Multi-Query Cross-Attention

features = vfm.extract_patches(image)      # [N, D]
queries = learnable_queries                # [Q, D']
attended = cross_attention(queries, features)  # [Q, D']
prediction = linear_layer(attended.flatten())  # [4]

Pros: Multiple queries can specialize to different objects/regions

Cons: More parameters, may overfit on small datasets

Hyperparameters¶

Parameter Linear AbMILP Efficient
Optimizer AdamW AdamW AdamW
Learning Rate 1e-2, 1e-3, 1e-4 1e-2, 1e-3, 1e-4 1e-2, 1e-3, 1e-4
Weight Decay 0.001 0.001 0.001
Dropout 0.2, 0.4, 0.6 0.2, 0.4, 0.6 0.2, 0.4, 0.6
Batch Size 256 256 256
Epochs 1000 500 500
Warmup Steps 200 100 100
Queries (Q) - - 4

Evaluation Protocol¶

Data Splits¶

For each environment and object triple:

  • Training: 80%
  • Validation: 10% (hyperparameter selection)
  • Test: 10% (final evaluation)

Metrics¶

  • Accuracy: Primary metric (4-way classification)
  • Mean Rank: Model ranking across environments/tasks
  • Per-Environment Accuracy: Fine-grained analysis

Reproducibility¶

  • Random Seeds: 2 seeds per experiment
  • Object Triples: 3 distinct triples per environment
  • Cross-Validation: Validation set for best checkpoint selection

Key Insights¶

Performance Hierarchy¶

graph LR
    A[Linear Probing] -->|"< worse"| B[AbMILP]
    B -->|"< worse"| C[Efficient Probing]

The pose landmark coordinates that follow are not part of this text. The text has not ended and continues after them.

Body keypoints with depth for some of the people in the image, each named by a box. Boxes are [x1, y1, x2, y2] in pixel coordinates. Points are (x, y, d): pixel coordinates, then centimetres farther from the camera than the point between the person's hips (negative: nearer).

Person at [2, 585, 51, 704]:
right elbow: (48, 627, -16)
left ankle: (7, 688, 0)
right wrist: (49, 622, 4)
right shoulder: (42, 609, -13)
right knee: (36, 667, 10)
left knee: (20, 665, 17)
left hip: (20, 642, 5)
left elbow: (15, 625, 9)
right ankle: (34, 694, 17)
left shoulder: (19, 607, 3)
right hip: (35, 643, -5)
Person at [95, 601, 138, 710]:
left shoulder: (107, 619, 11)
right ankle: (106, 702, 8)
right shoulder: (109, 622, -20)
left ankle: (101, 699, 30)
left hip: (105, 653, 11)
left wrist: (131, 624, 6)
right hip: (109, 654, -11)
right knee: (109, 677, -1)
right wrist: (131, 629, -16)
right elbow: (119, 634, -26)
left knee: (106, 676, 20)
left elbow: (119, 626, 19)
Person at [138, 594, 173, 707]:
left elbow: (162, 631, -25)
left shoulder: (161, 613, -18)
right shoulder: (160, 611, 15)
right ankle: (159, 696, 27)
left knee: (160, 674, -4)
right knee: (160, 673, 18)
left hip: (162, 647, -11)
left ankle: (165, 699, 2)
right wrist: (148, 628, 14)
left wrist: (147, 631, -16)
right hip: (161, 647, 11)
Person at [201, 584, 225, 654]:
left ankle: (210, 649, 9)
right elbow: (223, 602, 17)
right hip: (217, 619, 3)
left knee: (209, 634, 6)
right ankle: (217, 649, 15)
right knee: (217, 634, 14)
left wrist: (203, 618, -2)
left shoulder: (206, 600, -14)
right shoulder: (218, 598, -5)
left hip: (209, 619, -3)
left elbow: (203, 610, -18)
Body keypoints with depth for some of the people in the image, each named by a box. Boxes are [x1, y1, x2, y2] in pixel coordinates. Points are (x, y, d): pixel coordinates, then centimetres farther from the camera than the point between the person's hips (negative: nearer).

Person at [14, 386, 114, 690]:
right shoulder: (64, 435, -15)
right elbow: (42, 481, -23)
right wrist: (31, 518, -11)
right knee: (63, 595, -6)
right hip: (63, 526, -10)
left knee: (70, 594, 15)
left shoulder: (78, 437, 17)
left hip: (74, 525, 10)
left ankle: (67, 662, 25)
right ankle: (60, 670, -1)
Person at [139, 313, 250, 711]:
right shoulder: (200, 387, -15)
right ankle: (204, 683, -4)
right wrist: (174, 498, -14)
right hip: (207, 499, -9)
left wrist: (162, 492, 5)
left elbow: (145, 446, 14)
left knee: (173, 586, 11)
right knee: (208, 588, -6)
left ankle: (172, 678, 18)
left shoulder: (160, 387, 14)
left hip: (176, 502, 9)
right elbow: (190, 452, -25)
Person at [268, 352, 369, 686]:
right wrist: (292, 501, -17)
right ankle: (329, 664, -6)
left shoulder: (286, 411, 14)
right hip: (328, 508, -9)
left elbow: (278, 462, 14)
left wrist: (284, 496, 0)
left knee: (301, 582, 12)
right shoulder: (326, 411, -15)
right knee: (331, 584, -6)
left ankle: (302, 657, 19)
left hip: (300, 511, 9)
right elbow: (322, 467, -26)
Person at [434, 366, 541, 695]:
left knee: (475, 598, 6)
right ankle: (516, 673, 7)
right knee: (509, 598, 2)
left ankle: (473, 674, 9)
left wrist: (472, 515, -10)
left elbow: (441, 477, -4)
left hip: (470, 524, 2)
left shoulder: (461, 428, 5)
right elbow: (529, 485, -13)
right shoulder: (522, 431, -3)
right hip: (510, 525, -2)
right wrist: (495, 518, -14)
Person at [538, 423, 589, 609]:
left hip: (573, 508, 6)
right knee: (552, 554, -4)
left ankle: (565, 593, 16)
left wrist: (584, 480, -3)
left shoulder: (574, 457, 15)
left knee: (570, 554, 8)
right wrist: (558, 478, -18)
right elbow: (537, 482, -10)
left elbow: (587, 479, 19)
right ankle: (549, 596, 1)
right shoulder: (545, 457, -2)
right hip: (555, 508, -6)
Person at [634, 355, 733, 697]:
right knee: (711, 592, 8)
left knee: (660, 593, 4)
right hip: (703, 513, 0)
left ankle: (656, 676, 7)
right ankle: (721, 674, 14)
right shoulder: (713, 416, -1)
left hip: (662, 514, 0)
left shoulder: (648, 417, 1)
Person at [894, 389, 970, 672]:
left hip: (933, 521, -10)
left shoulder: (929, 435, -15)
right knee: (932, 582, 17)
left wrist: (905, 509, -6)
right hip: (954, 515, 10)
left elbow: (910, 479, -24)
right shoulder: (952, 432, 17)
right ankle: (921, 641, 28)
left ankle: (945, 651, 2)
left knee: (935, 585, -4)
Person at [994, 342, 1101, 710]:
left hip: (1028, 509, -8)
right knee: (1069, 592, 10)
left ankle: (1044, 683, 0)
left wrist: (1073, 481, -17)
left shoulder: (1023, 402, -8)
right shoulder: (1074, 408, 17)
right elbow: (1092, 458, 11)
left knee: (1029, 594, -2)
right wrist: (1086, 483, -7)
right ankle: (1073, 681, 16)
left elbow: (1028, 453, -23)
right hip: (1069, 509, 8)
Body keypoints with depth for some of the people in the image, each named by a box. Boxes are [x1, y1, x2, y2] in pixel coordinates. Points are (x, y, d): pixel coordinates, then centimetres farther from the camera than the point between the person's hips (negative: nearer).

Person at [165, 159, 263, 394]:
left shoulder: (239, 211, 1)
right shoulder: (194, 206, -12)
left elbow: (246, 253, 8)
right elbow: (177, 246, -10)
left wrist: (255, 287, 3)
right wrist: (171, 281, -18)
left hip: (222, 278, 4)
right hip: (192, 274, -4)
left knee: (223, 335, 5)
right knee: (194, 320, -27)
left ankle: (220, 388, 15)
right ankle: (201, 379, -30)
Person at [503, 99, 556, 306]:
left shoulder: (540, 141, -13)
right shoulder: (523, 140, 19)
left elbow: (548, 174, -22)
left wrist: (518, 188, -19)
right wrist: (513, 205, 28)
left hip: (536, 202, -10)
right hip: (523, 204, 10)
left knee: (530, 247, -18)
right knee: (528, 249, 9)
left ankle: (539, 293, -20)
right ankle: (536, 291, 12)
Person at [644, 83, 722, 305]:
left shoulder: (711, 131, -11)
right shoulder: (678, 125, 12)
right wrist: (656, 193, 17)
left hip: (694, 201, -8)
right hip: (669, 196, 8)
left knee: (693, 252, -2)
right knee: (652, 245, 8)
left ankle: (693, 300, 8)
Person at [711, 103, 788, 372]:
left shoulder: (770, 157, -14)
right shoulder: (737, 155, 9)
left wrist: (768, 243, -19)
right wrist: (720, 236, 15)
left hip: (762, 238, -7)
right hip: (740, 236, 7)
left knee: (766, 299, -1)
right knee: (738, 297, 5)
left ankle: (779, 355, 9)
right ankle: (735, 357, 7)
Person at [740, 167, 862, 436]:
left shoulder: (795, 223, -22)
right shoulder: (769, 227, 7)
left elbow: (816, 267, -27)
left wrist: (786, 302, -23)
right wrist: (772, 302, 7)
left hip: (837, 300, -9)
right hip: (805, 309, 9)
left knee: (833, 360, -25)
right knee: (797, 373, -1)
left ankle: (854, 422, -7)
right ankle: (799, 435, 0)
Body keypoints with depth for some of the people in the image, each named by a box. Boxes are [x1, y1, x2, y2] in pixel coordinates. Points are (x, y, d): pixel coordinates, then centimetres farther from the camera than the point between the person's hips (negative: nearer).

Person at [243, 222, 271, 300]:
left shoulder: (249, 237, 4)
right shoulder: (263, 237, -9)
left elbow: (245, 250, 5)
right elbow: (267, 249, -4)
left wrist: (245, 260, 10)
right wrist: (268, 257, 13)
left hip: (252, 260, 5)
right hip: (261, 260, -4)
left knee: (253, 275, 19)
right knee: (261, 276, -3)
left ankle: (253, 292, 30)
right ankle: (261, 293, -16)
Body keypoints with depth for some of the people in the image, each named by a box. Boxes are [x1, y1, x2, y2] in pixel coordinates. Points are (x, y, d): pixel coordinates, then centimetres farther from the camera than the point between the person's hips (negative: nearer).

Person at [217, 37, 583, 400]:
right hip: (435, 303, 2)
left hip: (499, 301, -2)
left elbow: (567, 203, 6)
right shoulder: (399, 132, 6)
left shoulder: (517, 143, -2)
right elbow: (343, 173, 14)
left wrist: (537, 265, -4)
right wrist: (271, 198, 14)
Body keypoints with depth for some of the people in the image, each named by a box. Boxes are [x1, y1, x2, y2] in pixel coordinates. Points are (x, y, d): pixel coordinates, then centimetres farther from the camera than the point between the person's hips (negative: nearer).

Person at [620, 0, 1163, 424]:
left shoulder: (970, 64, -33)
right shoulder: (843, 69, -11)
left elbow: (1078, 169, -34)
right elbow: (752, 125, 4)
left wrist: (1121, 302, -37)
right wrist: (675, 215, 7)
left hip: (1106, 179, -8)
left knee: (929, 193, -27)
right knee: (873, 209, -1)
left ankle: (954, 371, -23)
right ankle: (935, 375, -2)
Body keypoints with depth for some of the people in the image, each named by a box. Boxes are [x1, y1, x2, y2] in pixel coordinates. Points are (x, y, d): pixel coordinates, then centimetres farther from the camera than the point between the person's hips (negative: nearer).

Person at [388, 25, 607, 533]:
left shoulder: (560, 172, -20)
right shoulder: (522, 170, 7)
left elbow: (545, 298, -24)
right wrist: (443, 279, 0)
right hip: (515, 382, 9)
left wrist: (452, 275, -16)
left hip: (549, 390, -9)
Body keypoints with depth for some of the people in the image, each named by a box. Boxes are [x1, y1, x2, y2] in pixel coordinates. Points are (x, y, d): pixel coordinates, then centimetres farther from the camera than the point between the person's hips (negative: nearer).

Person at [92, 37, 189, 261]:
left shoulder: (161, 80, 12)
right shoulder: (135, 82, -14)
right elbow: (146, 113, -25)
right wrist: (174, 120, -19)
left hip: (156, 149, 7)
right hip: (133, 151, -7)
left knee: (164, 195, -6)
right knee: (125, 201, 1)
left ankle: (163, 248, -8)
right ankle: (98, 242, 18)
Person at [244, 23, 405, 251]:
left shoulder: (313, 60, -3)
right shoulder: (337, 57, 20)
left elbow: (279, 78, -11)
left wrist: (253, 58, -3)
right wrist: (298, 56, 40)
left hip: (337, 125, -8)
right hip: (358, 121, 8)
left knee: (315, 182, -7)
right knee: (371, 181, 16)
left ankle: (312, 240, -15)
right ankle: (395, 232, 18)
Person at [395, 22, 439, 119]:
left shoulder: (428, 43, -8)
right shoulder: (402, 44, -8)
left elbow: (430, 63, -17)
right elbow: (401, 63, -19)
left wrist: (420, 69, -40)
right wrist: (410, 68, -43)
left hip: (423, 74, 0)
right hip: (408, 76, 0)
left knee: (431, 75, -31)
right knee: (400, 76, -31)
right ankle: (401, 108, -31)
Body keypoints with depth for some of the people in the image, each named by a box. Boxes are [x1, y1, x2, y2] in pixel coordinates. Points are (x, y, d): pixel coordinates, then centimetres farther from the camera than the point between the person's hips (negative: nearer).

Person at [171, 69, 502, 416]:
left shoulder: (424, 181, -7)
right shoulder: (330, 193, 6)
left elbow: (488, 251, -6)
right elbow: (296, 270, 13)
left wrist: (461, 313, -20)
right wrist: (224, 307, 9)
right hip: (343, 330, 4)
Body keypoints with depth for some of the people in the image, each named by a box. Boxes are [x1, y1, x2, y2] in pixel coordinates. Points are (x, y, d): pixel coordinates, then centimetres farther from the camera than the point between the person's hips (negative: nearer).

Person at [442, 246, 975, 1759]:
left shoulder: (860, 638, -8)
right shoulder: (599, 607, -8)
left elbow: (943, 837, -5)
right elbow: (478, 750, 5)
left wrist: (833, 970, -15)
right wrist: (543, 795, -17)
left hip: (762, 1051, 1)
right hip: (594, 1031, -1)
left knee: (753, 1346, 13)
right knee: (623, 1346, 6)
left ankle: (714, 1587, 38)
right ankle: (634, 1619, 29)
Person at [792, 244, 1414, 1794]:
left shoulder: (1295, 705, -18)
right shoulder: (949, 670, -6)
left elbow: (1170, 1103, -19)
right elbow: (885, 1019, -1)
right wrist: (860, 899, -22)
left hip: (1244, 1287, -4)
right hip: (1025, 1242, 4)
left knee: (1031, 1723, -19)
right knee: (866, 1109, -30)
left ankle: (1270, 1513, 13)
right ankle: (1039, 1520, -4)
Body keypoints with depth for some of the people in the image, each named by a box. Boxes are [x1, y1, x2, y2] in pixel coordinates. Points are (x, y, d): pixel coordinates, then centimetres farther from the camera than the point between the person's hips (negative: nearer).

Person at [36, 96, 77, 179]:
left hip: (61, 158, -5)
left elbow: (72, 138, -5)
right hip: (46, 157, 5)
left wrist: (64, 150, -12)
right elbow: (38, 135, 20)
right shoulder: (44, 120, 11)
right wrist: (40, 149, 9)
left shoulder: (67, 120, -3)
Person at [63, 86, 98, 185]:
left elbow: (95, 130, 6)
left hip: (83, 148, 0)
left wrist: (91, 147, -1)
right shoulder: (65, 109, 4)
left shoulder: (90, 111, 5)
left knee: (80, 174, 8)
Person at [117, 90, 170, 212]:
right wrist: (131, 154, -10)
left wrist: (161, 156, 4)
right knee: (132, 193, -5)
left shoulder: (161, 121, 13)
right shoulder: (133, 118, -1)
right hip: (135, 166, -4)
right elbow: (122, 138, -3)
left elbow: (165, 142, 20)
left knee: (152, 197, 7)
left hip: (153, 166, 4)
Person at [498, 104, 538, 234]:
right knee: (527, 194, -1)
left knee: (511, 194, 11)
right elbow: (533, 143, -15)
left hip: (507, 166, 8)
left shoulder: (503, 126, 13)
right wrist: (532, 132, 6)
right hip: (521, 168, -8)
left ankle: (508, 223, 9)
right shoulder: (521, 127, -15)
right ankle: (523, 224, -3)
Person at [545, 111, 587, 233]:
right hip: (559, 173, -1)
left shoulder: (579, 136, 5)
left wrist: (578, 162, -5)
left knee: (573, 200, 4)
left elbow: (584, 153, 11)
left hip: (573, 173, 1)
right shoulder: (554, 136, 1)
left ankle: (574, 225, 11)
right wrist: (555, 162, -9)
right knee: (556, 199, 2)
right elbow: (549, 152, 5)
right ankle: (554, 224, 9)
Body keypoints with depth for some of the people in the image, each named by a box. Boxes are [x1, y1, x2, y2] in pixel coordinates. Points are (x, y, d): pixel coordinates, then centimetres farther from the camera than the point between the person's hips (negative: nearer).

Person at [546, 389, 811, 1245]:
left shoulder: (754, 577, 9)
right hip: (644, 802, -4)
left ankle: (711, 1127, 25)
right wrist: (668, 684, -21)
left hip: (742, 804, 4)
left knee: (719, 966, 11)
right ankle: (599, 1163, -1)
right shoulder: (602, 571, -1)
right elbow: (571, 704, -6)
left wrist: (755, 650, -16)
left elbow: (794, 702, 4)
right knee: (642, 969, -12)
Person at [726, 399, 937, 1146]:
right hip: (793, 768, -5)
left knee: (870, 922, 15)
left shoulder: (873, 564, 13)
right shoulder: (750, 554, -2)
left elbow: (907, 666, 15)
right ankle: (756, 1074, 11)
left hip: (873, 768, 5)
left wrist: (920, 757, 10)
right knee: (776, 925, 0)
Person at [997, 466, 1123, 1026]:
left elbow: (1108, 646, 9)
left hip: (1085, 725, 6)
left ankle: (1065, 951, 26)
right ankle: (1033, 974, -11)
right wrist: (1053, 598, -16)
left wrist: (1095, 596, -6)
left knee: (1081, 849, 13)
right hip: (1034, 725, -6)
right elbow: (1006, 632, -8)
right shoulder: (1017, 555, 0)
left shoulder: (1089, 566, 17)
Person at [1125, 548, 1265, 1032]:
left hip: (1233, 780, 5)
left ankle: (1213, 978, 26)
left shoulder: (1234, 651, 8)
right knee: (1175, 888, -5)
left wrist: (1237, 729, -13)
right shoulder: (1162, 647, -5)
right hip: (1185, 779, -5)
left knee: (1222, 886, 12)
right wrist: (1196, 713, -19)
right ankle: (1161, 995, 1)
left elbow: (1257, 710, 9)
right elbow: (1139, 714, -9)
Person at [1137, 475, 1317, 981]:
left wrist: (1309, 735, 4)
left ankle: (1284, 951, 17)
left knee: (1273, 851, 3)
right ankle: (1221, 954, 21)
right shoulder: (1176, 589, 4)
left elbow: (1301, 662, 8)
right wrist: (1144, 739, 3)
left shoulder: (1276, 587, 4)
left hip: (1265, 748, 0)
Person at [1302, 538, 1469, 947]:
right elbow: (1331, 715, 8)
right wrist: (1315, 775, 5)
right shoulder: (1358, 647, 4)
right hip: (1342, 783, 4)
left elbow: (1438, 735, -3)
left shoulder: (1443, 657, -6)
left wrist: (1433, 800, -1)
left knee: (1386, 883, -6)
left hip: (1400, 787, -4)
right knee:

    style A fill:#ff6b6b,color:#fff
    style B fill:#feca57,color:#000
    style C fill:#1dd1a1,color:#fff

Main Finding

Spatial information is primarily encoded at the patch level and is largely obscured by global pooling. Selective probing mechanisms (AbMILP, Efficient Probing) consistently outperform linear probing.

Model Rankings¶

Scatter Comparison

Impact of probing strategy on spatial accuracy across all VFMs.

Top Performers:

  1. VGGT (with Efficient Probing) - Best overall spatial reasoning
  2. DINO-v2 (+reg) ViT-L - Strong across all probing methods
  3. DINOv3 - Excellent with Efficient Probing
  4. MAE - Surprisingly strong performance

Underperformers:

  • CLIP - Limited spatial awareness
  • DeiT - Semantic features don't transfer to spatial tasks

Task Difficulty¶

Easy vs Hard

Egocentric vs Allocentric performance comparison across all VFMs.

Allocentric Challenge

All models show significant performance drops on allocentric tasks compared to egocentric. This indicates that perspective-taking remains a fundamental challenge for current VFMs.